> SUPPLIED TEXT
------------------------------------------------------------------------

In the meantime, while a veterinarians, constantly in attendance at this curious hospital, were busily bandaging the broken paws of jackals, pouring ointment on the backs of mangy dogs, and fitting wooden crutches to lame storks --- a few steps away in another yard, old men, women and children were dying of starvation. Fortunately, there were at that time fewer hungry animals than usual, and so the famine-stricken were fed at the expense of the beast benefactors. No doubt many of these wretched sufferers would have gladly consented to transmigrate forthwith into the bodies of any of the animals, who were ending their earthly sojourn so snugly in this hospital.

But even the Pâñjrâpol roses are not without thorns. The herbivorous "subjects," of course, could not wish for anything better; but I doubt very much whether the carnivorous ones, such as tigers, hyenas, jackals and wolves, were entirely satisfied with the rules, and the forcibly prescribed diet. Jainas themselves do not eat flesh and turn away in disgust even from eggs and fish; in consequence, all the animals in their care are obliged to fast also. We were present at the feeding of an old tiger wounded by an English bullet. Having sniffed at a kind of rice soup offered him, he lashed his tail, snarled, showing his yellow teeth, and with a dull roar turned away from the unusual food, casting a look askance upon his keeper, who was meekly trying to persuade him to taste his dinner. Only the strong bars of the cage saved the Jaina from a vigorous protest on the part of this veteran of the forest.

------------------------------------------------------------------------

> THE DATA
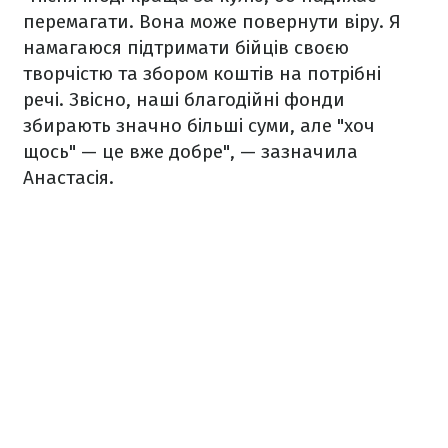
перемагати. Вона може повернути віру. Я
намагаюся підтримати бійців своєю
творчістю та збором коштів на потрібні
речі.
Звісно, наші благодійні фонди
збирають значно більші суми, але "хоч
щось" — це вже добре
", — зазначила
Анастасія.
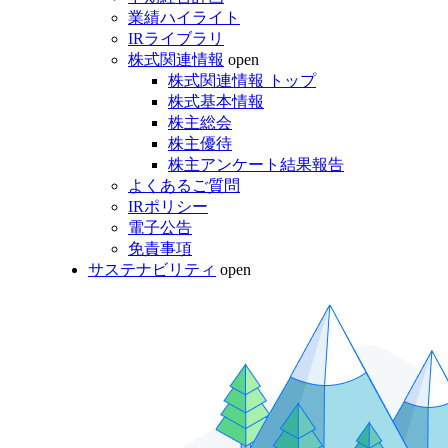
業績ハイライト
IRライブラリ
株式関連情報
open
株式関連情報 トップ
株式基本情報
株主総会
株主優待
株主アンケート結果報告
よくあるご質問
IRポリシー
電子公告
免責事項
サステナビリティ
open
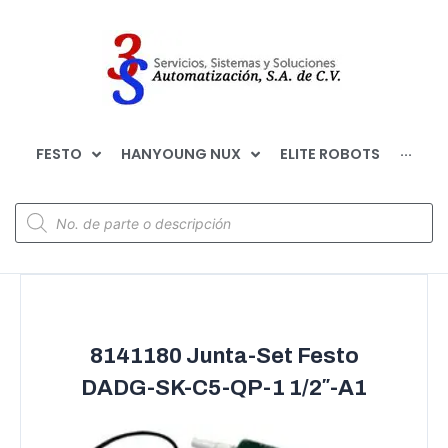
FESTO
HANYOUNG NUX
ELITE ROBOTS
···
8141180 Junta-Set Festo
DADG-SK-C5-QP-1 1/2″-A1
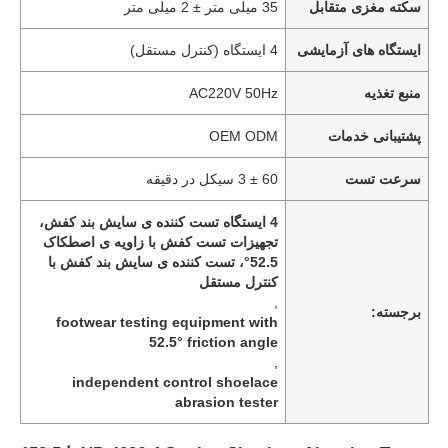
سکته مغزی متقابل
35 میلی متر ± 2 میلی متر
ایستگاه های آزمایشی
4 ایستگاه (کنترل مستقل)
منبع تغذیه
AC220V 50Hz
پشتیبانی خدمات
OEM ODM
سرعت تست
60 ± 3 سیکل در دقیقه
4 ایستگاه تست کننده ی سایش بند کفش،
تجهیزات تست کفش با زاویه ی اصطکاک
52.5°، تست کننده ی سایش بند کفش با
کنترل مستقل
,
برجسته:
footwear testing equipment with
52.5° friction angle
,
independent control shoelace
abrasion tester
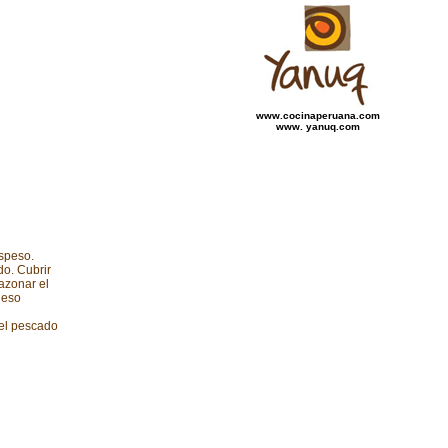
www.cocinaperuana.com
www. yanuq.com
speso.
do. Cubrir
Sazonar el
ueso
 el pescado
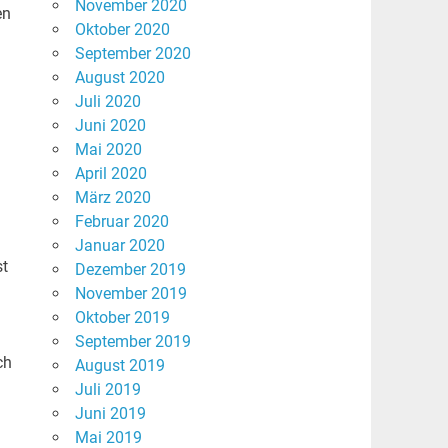
November 2020
en
Oktober 2020
September 2020
August 2020
Juli 2020
Juni 2020
Mai 2020
April 2020
März 2020
Februar 2020
Januar 2020
st
Dezember 2019
November 2019
Oktober 2019
September 2019
ch
August 2019
Juli 2019
Juni 2019
Mai 2019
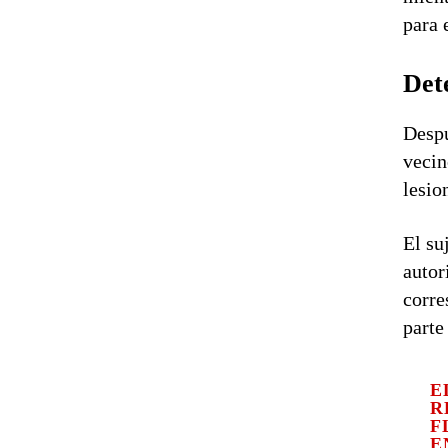
para 
Det
Despu
vecin
lesio
El su
autor
corre
parte
E
R
F
E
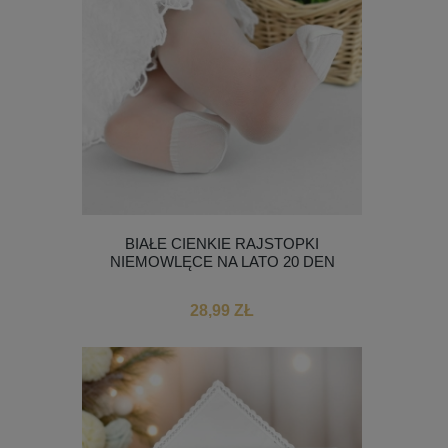
BIAŁE CIENKIE RAJSTOPKI
NIEMOWLĘCE NA LATO 20 DEN
28,99 ZŁ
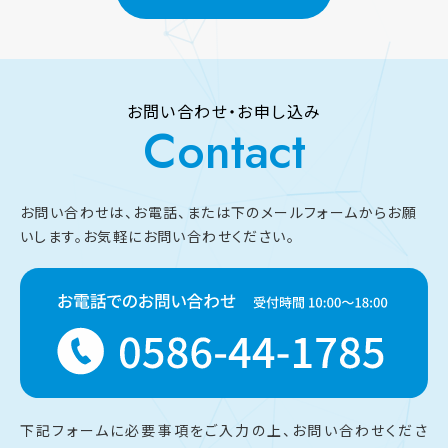
お問い合わせ・お申し込み
Contact
お問い合わせは、お電話、または下のメールフォームからお願
いします。
お気軽にお問い合わせください。
下記フォームに必要事項をご入力の上、お問い合わせくださ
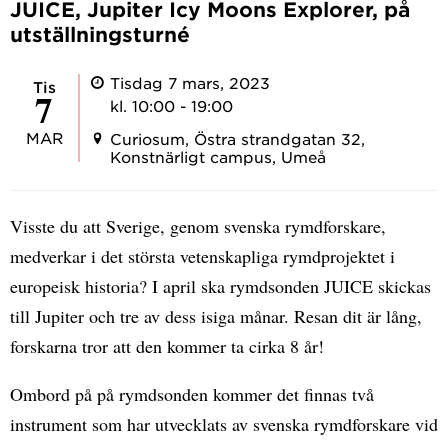
JUICE, Jupiter Icy Moons Explorer, på
utställningsturné
Tisdag 7 mars, 2023
tis
7
kl. 10:00 - 19:00
MAR
Curiosum, Östra strandgatan 32,
Konstnärligt campus, Umeå
Visste du att Sverige, genom svenska rymdforskare,
medverkar i det största vetenskapliga rymdprojektet i
europeisk historia? I april ska rymdsonden JUICE skickas
till Jupiter och tre av dess isiga månar. Resan dit är lång,
forskarna tror att den kommer ta cirka 8 år!
Ombord på på rymdsonden kommer det finnas två
instrument som har utvecklats av svenska rymdforskare vid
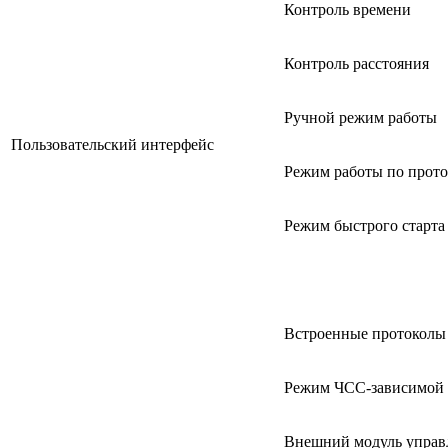
Контроль времени
Контроль расстояния
Ручной режим работы
Пользовательский интерфейс
Режим работы по прото
Режим быстрого старта
Встроенные протоколы
Режим ЧСС-зависимой 
Внешний модуль управ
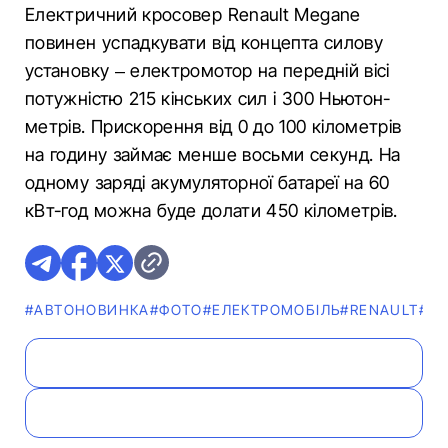
Електричний кросовер Renault Megane
повинен успадкувати від концепта силову
установку – електромотор на передній вісі
потужністю 215 кінських сил і 300 Ньютон-
метрів. Прискорення від 0 до 100 кілометрів
на годину займає менше восьми секунд. На
одному заряді акумуляторної батареї на 60
кВт-год можна буде долати 450 кілометрів.
#АВТОНОВИНКА
#ФОТО
#ЕЛЕКТРОМОБІЛЬ
#RENAULT
#Н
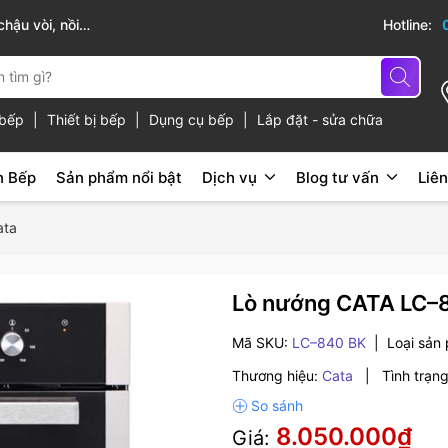
hậu vòi, nồi
Sài Gòn Bếp chuyên thiết bị bếp, gia dụng b
Hotline:
ủ bếp
|
Thiết bị bếp
|
Dụng cụ bếp
|
Lắp đặt - sửa chữa
n Bếp
Sản phẩm nổi bật
Dịch vụ
Blog tư vấn
Liên
ata
Lò nướng CATA LC–
Mã SKU:
LC–840 BK
|
Loại sản
Thương hiệu:
Cata
|
Tình trạng
8.050.000₫
Giá:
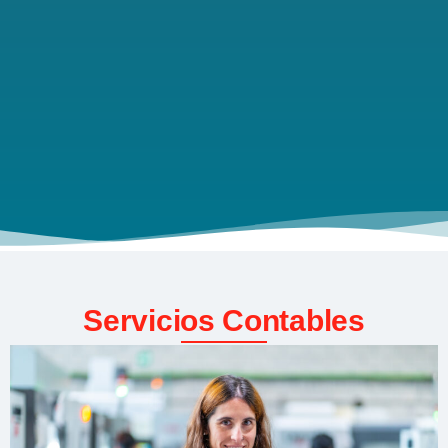
Servicios Contables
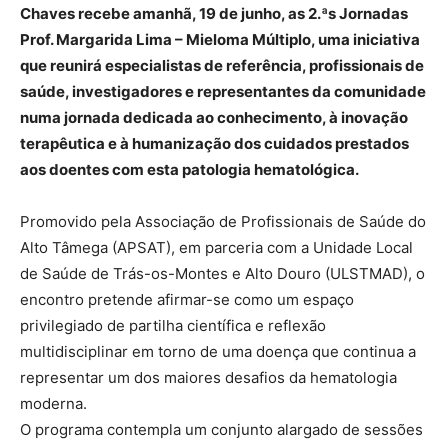
Chaves recebe amanhã, 19 de junho, as 2.ªs Jornadas
Prof. Margarida Lima – Mieloma Múltiplo, uma iniciativa
que reunirá especialistas de referência, profissionais de
saúde, investigadores e representantes da comunidade
numa jornada dedicada ao conhecimento, à inovação
terapêutica e à humanização dos cuidados prestados
aos doentes com esta patologia hematológica.
Promovido pela Associação de Profissionais de Saúde do
Alto Tâmega (APSAT), em parceria com a Unidade Local
de Saúde de Trás-os-Montes e Alto Douro (ULSTMAD), o
encontro pretende afirmar-se como um espaço
privilegiado de partilha científica e reflexão
multidisciplinar em torno de uma doença que continua a
representar um dos maiores desafios da hematologia
moderna.
O programa contempla um conjunto alargado de sessões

------------------------------------------------------------------------

> ACTION ITEM
In the passage about the Pâñjrâpol animal hospital, what had wounded the old tiger? Nothing in the records is needed here.

> WRITTEN SOLUTION
An English bullet.